The SMSF Professionals’ Association of Australia (SPAA) has voiced strong opposition to permitting the prudential regulator to apply prudential principles to the SMSF sector.
The move for the Australian Prudential Regulation Authority (APRA) to regulate SMSFs was “wilfully ignorant” of how the sector operated, SPAA said.
“The simple fact is APRA’s mandate under the Superannuation Industry (Supervision) legislation is to regulate funds solely on a prudential basis,” SPAA chief executive Andrea Slattery said.
“The reason for this level of control is to ensure trustees who are removed from fund members have substantial and robust systems in place to protect those members’ interests.
“This differs to SMSFs that have a more detailed and technical oversight to ensure the amounts being accumulated for members is directed to the sole purpose of building retirement savings.”
Slattery’s comments were made in response to a survey presented at the recent Association of Superannuation Funds of Australia conference that revealed 75.5 per cent of respondents would prefer APRA to be the single regulator for all types of super funds.

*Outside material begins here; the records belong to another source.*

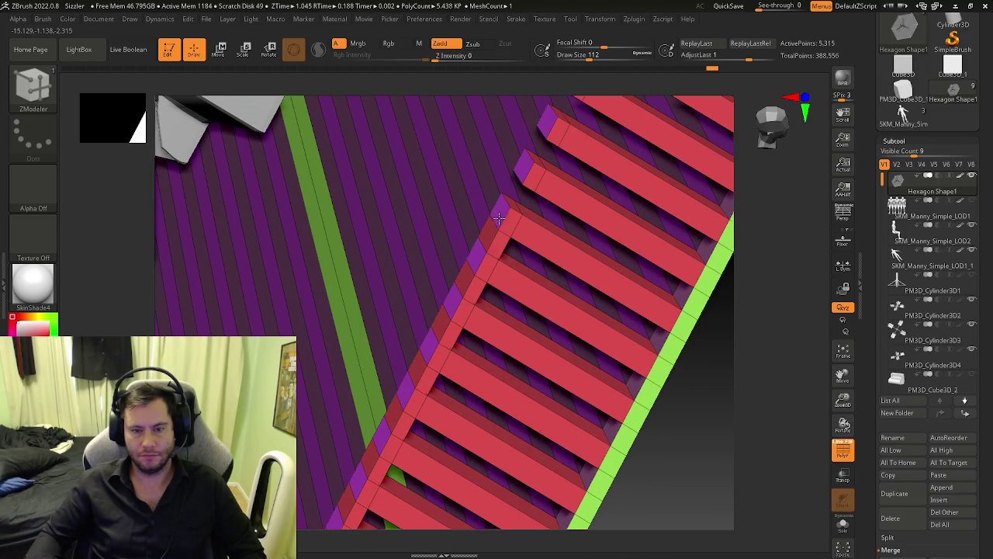
right_drag(528, 177, 446, 304)
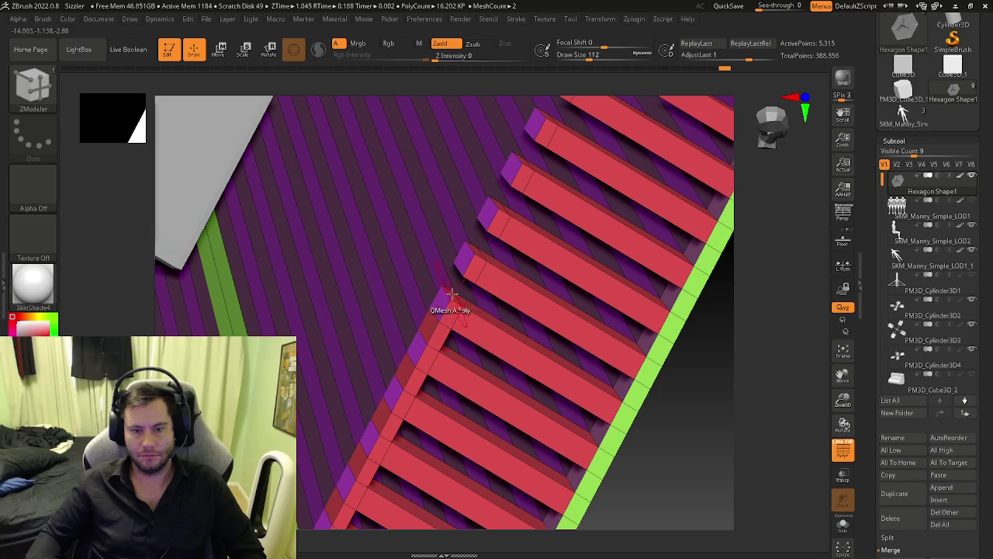
drag(464, 263, 466, 255)
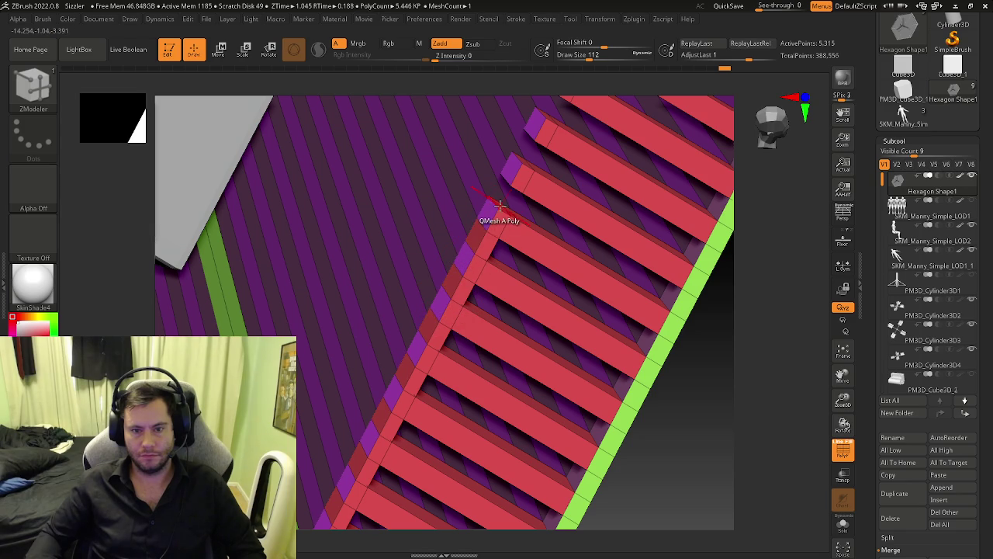
right_drag(519, 169, 454, 293)
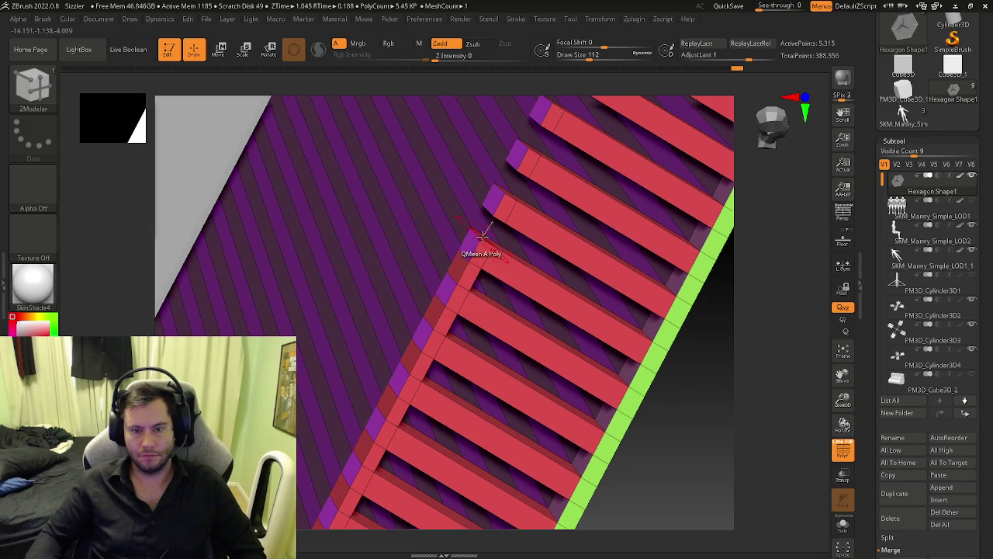
drag(472, 244, 506, 215)
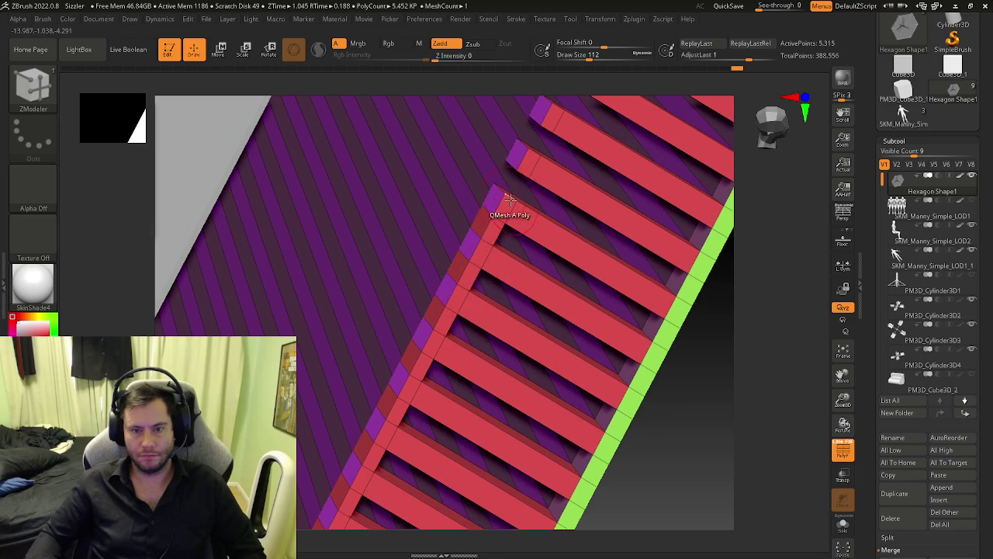
right_drag(506, 215, 455, 333)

The Wallis report recognised small funds, where the fund member and trustee typically overlapped, required a unique approach to achieve the same regulatory outcome as the larger publicly available funds, Slattery said.
“This is the same as the Corporations [Act] where there are different requirements for public and private companies,” she said, adding APRA’s influence on prudential principles in the SMSF sector would result in significant changes in non-compliance as prudential supervision was general and broad based.
“This only works when large funds are involved due to their magnitude and scale of operation.
“It also ignores the fact that the current regulator, the Australian Taxation Office, is one of the premier government agencies that competently operates in a high-volume processing environment – when you consider there are more than half a million SMSFs, that’s exactly the type of agency that’s required for SMSFs.”